Sur ces images, les membres du GLB ont pu distinguer trois ou quatre loups différents à partir de leurs caractéristiques physiques, à l’image de ce qui se fait déjà pour d’autres espèces animales (phoques, lynx, cétacés, etc.) Ces prédateurs ont pu été filmés ou photographiés sur au moins 21 sites bretons, essentiellement dans les Monts d’Arrée, mais aussi près de la côte, ou à quelques kilomètres d’agglomérations comme Saint-Brieuc, Quimper ou Brest.

Un animal qui s’adapte facilement

« C’est un animal très plastique qui s’adapte facilement à tous les milieux », explique François de Beaulieu, ethnologue, auteur de « Le loup en Bretagne hier et aujourd’hui » (éditions Skol Vreizh, 2023).

La Bretagne accueillait environ 500 de ces grands prédateurs à la fin du XVIIIe siècle, selon lui.
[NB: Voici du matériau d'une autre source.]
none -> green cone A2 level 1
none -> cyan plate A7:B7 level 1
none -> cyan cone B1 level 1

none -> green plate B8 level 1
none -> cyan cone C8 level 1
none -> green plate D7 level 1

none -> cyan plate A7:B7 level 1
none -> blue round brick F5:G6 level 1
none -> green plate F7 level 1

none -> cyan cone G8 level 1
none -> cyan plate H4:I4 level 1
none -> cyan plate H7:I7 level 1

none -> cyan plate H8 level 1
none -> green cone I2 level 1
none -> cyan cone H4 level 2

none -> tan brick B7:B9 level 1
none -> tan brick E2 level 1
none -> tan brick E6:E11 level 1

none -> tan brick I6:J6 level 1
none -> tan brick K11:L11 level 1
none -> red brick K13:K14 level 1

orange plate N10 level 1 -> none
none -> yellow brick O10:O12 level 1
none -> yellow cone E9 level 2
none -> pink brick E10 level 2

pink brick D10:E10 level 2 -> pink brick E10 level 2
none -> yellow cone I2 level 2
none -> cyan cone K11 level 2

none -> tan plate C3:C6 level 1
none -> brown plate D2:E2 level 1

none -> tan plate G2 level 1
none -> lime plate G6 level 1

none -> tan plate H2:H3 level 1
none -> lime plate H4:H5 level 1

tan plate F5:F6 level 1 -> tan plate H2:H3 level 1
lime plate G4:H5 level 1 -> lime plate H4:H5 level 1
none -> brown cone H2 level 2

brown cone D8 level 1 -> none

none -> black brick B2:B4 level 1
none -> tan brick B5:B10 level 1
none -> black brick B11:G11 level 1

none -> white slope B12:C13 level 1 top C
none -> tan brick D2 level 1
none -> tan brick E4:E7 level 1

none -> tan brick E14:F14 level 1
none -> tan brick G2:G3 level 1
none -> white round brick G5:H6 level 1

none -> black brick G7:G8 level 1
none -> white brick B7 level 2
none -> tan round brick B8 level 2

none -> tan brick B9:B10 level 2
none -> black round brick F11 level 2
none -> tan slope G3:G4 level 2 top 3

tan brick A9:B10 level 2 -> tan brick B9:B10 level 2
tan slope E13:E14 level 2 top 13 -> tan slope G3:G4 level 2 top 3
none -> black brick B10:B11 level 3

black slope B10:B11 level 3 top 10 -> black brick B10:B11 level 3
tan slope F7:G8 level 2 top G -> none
Le défrichage des landes, l’emploi du poison et les primes versées pour le tuer, ont provoqué la disparition de l’espèce au début du XXe siècle.

Le dernier loup abattu dans le massif armoricain l’aurait été en 1913 à Tréméven, dans les Côtes d’Armor. L’espèce a été considérée comme éradiquée au niveau national en 1937, avant qu’un couple de loups ne soit observé dans le parc du Mercantour (Alpes-Maritimes) en 1992.

Trente et un ans plus tard, la population de loups a été estimée à 1 003 individus dans l’Hexagone fin 2023, par l’Office français de la biodiversité (OFB).

En Bretagne, l’OFB, qui se base uniquement sur des analyses génétiques, a comptabilisé deux loups depuis 2022. L’un est mort écrasé sur une route du Morbihan en février 2024 et l’autre serait toujours établi dans les Monts d’Arrée.

Cet animal extrêmement mobile, déjà repéré près de Hambourg (Allemagne) et en Belgique, aurait parcouru quelque 1 300 km, avant de rejoindre le Finistère.

Vu la vitesse de dispersion de l’espèce, « il n’y a pas trop le choix, il faut apprendre à vivre avec », estime François de Beaulieu. « Ce qui compte, c’est la capacité des humains à s’adapter à sa présence ».

29 attaques imputables au loup

Une capacité qui a ses limites, selon Sébastien Abgrall, président de la Coordination rurale du Finistère, qui cite le cas d’un éleveur victime de « cinq prédations en quelques mois ».

« Ce n’est plus tenable ! Je sens la colère monter dans certains secteurs », affirme le syndicaliste agricole. « Si on élève des animaux, c’est pas pour ramasser leurs cadavres et toucher des indemnités après. » Depuis le début de l’année, la préfecture a répertorié 29 attaques imputables au loup dans le département.

« C’est une menace invisible, un peu sourde pour le moment », nuance Jean-Alain Divanac’h, président de la FDSEA du Finistère, qui demande une réactivité plus grande de l’administration pour éviter toute contestation en cas d’attaques de troupeaux.

Mais « les éleveurs du Finistère, pour la plupart d’entre eux, ne se lèvent pas le matin en pensant au loup », ajoute-t-il.

Les épizooties ou le chouca des tours, un oiseau se nourrissant de petits pois, de maïs ou de blé, font à l’heure actuelle plus de dégâts agricoles que le loup, pointe M. Divanac’h.